The 7-year-old was killed on April 19, 1973. Rosemarie says that Joan left the house to deliver boxes of Girl Scout cookies.
“She said, ‘Goodbye mommy. I’ll be right back,’” Rosemarie says.
But minutes later Joan was molested and murdered by her neighbor Joseph McGowan. Joan’s body was found days later at a New York State Park.
McGowan, a science teacher, admitted to the crime and was sentenced to life in prison.
“She fought. She really fought,” says Rosemarie.
Rosemarie says that for years she had to fight to keep her daughter’s killer in prison, with another parole hearing just a few years away.

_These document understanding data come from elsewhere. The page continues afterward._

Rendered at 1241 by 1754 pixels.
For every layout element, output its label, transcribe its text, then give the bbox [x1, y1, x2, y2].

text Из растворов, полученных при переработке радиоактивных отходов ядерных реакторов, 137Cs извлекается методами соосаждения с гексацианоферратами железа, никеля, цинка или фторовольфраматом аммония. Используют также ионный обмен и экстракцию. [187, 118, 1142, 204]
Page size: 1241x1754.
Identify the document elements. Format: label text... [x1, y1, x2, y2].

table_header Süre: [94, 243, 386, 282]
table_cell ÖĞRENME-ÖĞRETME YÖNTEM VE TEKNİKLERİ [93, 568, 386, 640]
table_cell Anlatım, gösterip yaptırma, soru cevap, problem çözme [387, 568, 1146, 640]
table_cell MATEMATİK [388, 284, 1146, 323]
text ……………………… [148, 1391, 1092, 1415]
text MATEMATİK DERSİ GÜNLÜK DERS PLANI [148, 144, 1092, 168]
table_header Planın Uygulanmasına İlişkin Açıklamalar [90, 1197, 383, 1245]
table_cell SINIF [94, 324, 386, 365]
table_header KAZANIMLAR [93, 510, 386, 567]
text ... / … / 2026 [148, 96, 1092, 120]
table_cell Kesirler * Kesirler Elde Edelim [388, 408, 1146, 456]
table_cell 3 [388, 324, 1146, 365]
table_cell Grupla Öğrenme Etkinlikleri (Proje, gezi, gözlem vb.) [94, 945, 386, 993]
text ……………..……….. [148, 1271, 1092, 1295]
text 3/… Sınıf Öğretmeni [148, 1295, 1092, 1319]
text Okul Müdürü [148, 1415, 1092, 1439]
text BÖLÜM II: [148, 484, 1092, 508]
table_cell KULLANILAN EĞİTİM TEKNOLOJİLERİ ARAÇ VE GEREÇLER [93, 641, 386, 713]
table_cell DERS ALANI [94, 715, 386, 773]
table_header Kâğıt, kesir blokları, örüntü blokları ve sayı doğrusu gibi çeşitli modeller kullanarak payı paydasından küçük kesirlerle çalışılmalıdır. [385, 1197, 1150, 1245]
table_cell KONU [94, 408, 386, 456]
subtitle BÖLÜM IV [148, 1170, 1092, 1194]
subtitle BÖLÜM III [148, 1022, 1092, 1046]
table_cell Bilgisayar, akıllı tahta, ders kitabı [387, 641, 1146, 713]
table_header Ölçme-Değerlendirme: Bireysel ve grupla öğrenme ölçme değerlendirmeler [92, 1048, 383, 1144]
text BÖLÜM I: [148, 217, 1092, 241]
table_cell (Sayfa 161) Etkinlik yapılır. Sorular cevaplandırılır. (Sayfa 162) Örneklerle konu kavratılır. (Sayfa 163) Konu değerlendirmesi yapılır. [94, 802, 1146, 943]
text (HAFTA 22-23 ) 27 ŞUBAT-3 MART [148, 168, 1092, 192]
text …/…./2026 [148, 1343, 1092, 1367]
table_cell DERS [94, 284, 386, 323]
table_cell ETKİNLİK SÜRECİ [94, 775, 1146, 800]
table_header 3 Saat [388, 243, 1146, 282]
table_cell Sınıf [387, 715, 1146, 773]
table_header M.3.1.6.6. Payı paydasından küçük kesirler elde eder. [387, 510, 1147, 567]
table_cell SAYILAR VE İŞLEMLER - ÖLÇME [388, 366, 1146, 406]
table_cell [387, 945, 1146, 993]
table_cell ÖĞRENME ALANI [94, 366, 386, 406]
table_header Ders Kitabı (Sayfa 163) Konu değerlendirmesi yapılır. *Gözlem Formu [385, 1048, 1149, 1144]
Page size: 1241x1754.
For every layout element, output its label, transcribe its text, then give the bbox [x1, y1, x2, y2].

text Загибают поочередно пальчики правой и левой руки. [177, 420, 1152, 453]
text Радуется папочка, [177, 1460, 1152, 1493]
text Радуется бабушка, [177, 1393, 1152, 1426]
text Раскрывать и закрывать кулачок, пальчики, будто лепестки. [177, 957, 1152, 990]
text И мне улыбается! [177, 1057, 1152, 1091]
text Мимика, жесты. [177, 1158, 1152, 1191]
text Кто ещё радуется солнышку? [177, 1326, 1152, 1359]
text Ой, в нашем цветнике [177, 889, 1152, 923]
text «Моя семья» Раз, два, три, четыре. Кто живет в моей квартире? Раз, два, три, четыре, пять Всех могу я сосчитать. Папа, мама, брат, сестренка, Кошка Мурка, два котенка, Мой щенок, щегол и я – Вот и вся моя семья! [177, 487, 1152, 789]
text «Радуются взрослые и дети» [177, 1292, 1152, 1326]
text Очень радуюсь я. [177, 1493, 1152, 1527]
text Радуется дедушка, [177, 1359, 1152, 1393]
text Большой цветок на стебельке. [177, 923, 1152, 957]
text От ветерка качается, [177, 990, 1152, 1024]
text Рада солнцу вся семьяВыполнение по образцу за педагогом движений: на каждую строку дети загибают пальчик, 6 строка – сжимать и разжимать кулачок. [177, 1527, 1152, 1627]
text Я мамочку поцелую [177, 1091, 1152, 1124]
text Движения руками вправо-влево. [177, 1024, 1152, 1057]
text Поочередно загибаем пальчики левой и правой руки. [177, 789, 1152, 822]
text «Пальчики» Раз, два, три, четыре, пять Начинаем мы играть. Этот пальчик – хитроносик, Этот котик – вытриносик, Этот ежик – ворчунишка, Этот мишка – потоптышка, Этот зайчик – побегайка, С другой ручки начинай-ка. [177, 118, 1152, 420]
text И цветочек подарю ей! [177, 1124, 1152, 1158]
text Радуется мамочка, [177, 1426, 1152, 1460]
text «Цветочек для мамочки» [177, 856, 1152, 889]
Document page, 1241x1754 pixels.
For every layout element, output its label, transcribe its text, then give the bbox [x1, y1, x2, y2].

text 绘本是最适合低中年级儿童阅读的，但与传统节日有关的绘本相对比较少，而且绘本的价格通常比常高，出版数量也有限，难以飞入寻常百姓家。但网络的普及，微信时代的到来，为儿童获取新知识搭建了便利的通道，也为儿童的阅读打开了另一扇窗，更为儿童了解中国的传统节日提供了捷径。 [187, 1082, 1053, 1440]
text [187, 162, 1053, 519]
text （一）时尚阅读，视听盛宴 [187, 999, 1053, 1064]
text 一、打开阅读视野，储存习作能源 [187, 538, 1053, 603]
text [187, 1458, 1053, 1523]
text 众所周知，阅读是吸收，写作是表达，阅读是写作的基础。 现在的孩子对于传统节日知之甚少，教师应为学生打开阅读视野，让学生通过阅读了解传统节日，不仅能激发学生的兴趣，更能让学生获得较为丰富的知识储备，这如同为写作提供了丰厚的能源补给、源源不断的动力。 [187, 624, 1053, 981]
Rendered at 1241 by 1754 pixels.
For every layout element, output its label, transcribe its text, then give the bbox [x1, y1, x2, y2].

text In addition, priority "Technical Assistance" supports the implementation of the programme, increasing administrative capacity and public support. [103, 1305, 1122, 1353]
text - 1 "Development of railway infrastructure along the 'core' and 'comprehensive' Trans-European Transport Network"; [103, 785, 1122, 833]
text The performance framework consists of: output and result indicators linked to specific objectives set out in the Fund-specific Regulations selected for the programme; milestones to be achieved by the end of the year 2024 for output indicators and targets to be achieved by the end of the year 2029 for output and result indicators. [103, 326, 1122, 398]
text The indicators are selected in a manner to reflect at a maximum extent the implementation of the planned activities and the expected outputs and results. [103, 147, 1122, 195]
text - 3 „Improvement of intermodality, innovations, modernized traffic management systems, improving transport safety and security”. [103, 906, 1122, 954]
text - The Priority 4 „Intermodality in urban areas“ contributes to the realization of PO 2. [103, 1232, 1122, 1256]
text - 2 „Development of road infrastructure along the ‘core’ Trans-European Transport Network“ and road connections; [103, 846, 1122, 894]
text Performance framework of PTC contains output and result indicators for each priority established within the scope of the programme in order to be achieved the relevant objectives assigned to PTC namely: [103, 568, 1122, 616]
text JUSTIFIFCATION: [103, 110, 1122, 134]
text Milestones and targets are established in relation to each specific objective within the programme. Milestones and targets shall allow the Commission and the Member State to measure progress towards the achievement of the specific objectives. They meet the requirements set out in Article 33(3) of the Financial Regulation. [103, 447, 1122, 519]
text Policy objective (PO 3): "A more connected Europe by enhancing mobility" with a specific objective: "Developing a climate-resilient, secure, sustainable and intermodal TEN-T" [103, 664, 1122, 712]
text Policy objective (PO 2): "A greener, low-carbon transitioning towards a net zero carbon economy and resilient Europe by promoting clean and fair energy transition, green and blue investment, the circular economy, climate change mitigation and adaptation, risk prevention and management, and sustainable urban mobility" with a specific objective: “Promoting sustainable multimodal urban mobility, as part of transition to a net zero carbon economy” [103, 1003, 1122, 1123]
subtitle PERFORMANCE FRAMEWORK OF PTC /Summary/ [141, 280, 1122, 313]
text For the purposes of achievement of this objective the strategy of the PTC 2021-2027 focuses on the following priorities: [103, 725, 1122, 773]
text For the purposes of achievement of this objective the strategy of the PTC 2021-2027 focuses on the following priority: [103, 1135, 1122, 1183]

“It is – it’s torture. It’s torture,” she says.
But now that battle is over. The Bergen County Prosecutor’s Office confirms that McGowan died in prison on June 5.
“It was a certain shock of my body, but it was a good shock,” Rosemarie says. “There was some kind of, ‘Oh, this part is over.’”
Rosemarie worked for almost 30 years to make sure that McGowan lever left prison alive, creating a set of state child safety laws. Each of them is carved in stone at a Hillsdale memorial garden.
The Justice for Victim’s Law removes the statute of limitations on suing certain criminals do they don’t have money to appeal. Joan’s Law says that anyone who rapes and kills children under 14 will serve life without parole.
“I’m so thankful he didn’t make it out. So this way no other children, no other adults can lose their lives and suffer a lot, and that’s what I’m so thankful for,” Rosemarie says.
Joan’s Law did not apply to McGowan because it wasn’t retroactive. A federal version of the law was signed by President Bill Clinton in 1998.